Your symptoms and mine are so very comparable physically right down to the numb torso.  I was diagnosed PPMS of 9 years duration in 2004 and stayed on Avonex for 77 injections, I believe it was.  I was "disowned" by my neurologist last Dec when I quit because it was by then more detrimental than effective.  My reactions were virtually identical to yours.   I have been on the protocol for over 21 months and am doing extremely well, having left behind me a trail of now useless tools for ambulation.

 

Rica        EDSS 6.7 at beginning - now 2
Ignorance is voluntary bad luck.  Lauritz S.   A true Viking
If you come to a fork in the road, take it. Yogi Berra

3/9 Symptoms returning. Began 5 abx protocol 5/9 Rifampin 600, Amox 1000, Doxy 200, MWF Azith 250, flagyl 1000 daily. Began Sept 04 PPMS EDSS 6.7 Now good days EDSS 1 Mind, like parachute, work only when open. Charlie Chan  In for the duration.&am

Hello Vanessa, you are certainly getting the hang of this site pretty well, after your tentative start on ThisisMS!  Welcome here as well.  You are doing what I sometimes wish I had done when I first started treatment, but I didn't start posting anywhere until six months later and during that time I got so annoyed one day that I just deleted my attempt at a journal.

Please, when you have the time, continue to post some of this on ThisisMS because we are getting a bit thin on the ground over there at the moment and to many people with MS it is a starting point, once they move on from the national MS society sites.

Also, read through Rica's blogs  -  they are amazing.  Then move onto MS Willow.  Plenty to do..................Sarah

 

An Itinerary in Light and Shadow  Berger. Started the Wheldon regime in August 2003, due to very aggressive SPMS.  Moved to intermittent therapy after one year.  In May 2006 still take this, two weeks every two months.  EDSS was about 7, now less than 2.

Completed Stratton/Wheldon regime for aggressive secondary progressive MS in June 2007, after four years, three of which intermittent.   Still improving bit by bit and no relapses since finishing treatment.

Hi there,

Rica/katman (which do you prefer?): thanks for your support and thanks especially for the comment about leaving behind the useless tools for ambulation! That has put a smile on my face as I glance over at my ever-present wheelie-walker! I am hoping, but not expecting, that the antibiotics will help me too. I think this is the right attitude to take. I will read your blog with great interest and hope to 'chat' again soon.

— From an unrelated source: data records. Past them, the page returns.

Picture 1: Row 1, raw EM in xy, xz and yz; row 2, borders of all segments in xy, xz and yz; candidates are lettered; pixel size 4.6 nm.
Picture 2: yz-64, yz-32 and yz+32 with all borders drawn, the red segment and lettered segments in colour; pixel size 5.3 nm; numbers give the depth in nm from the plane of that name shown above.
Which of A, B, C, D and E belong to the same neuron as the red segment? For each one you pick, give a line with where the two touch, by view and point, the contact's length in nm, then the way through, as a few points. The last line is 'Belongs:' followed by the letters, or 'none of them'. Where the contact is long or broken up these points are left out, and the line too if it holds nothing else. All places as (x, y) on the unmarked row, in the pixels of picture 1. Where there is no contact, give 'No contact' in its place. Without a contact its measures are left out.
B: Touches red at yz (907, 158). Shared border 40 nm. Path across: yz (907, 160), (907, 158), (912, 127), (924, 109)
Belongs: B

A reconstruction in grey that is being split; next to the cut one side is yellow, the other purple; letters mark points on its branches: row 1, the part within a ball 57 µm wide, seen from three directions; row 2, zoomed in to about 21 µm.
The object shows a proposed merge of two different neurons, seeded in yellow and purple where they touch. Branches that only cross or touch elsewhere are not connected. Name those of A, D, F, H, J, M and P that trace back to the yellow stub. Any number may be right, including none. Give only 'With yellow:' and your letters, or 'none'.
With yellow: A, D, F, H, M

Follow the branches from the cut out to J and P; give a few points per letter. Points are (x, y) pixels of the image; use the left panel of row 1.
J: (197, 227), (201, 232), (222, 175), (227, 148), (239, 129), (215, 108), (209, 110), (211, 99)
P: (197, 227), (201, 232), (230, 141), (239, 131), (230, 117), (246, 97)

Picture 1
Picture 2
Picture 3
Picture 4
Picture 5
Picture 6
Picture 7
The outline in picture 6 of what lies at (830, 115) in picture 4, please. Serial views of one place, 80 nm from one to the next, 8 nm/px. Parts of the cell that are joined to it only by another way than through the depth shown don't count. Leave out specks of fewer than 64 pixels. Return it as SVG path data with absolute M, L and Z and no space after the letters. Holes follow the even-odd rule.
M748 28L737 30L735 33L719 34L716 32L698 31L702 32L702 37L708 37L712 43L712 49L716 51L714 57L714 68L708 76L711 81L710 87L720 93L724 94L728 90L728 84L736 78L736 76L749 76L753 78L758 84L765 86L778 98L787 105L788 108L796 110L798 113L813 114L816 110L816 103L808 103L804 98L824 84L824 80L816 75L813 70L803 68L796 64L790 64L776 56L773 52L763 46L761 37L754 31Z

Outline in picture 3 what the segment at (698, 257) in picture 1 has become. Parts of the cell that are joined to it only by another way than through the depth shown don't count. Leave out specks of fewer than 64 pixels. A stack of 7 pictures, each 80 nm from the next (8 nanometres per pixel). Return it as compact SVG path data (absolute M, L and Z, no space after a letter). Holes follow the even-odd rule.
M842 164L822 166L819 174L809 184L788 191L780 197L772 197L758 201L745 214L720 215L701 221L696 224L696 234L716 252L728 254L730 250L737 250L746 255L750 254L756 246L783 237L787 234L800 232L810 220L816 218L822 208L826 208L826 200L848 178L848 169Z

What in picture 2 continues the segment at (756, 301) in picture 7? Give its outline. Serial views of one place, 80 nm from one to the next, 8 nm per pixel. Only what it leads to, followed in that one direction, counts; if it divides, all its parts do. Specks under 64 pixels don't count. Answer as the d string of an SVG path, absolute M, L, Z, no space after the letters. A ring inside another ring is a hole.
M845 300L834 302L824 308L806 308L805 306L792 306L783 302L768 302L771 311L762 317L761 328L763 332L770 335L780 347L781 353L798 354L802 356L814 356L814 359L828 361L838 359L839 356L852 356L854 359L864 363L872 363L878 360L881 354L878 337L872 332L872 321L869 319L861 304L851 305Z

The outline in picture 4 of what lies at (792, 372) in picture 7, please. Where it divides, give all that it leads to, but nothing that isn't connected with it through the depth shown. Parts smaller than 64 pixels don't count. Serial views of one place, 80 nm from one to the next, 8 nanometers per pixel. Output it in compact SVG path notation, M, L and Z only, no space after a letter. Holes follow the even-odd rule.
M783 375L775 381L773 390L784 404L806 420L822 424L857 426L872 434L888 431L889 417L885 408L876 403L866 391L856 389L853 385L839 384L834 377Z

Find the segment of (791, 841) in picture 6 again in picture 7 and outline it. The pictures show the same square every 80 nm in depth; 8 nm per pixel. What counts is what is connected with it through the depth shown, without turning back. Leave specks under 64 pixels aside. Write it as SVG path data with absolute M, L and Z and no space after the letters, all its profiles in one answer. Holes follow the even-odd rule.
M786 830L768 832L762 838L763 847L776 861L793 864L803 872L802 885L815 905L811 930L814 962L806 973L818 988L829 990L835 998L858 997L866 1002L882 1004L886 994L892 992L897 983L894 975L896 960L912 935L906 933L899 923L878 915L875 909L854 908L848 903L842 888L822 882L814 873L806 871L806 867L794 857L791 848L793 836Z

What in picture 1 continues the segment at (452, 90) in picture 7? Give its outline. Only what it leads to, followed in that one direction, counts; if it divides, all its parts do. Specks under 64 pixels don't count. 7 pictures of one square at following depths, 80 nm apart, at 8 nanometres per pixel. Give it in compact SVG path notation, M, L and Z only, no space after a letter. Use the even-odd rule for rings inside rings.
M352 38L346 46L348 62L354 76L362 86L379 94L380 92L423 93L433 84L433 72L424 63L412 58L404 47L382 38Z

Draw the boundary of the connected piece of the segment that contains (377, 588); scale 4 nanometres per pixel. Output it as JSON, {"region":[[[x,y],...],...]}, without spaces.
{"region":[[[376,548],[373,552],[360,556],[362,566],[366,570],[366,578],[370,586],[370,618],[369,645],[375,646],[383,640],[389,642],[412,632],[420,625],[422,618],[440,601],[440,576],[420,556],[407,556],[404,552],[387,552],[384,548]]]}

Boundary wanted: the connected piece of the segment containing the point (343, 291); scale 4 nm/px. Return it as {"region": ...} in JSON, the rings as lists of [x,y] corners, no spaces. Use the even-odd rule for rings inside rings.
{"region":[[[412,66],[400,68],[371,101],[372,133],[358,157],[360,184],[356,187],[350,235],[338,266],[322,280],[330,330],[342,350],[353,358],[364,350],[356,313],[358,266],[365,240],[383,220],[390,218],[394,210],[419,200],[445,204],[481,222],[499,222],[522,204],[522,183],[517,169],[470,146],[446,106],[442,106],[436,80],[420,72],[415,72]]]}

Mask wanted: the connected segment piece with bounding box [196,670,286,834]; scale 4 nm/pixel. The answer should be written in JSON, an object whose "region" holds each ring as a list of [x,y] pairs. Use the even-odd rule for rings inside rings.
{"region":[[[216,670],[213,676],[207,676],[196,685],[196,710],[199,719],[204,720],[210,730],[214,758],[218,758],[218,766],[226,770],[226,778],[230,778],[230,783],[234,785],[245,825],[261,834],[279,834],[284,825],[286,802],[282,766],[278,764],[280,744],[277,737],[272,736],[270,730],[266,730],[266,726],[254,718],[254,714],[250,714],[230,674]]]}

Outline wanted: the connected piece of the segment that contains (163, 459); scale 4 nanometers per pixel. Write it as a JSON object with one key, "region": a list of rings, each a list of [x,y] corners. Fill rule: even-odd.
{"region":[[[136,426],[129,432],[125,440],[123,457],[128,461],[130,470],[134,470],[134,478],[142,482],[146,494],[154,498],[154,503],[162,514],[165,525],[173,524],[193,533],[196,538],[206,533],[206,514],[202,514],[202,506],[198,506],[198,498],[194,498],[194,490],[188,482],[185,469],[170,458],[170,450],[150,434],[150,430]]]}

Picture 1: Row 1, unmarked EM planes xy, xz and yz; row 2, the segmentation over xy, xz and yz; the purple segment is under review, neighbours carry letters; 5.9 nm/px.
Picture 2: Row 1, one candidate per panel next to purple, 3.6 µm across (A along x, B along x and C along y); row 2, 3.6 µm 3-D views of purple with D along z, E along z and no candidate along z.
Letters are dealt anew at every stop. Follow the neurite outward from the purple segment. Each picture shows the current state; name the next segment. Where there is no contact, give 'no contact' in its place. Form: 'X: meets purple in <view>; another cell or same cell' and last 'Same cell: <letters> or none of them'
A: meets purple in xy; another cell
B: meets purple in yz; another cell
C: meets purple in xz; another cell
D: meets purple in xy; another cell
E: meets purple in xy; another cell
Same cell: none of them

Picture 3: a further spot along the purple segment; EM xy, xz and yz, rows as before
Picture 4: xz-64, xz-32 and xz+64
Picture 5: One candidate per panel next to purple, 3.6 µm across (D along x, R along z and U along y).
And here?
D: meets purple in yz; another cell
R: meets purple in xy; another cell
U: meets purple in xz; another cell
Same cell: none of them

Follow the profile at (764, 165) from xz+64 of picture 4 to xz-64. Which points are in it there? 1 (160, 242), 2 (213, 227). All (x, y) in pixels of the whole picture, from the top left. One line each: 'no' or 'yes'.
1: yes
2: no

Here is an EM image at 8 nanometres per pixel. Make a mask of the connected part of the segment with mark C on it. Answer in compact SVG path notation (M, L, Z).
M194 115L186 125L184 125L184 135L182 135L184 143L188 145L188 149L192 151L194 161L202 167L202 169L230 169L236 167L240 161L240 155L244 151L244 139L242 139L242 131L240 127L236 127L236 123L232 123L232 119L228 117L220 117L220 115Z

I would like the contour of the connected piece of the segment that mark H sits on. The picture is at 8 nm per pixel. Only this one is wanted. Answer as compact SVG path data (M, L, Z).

Sarah: thank you -- again! I've only just 'met' you a couple of times and every single one, you are helping me in some way. I will definitely read Rica's blog and then Ms Willow's. I really only chose to keep my blog here because the interface is much easier to use (and, of course, I am intending to start antibiotics very soon). I have a background in technical writing for computers with a little experience in HTML coding, but I couldn't even figure out how to enforce a paragraph mark in the Journal section over on ThisisMs (of course, I don't have the time to experiment like I used to!). When I do have some time, I will look into it further and copy across anything that might be useful.

Vanessa :o)

Vanessa :o) On Wheldon protocol since July 2006 for SPMS (EDSS=6 to 6.5).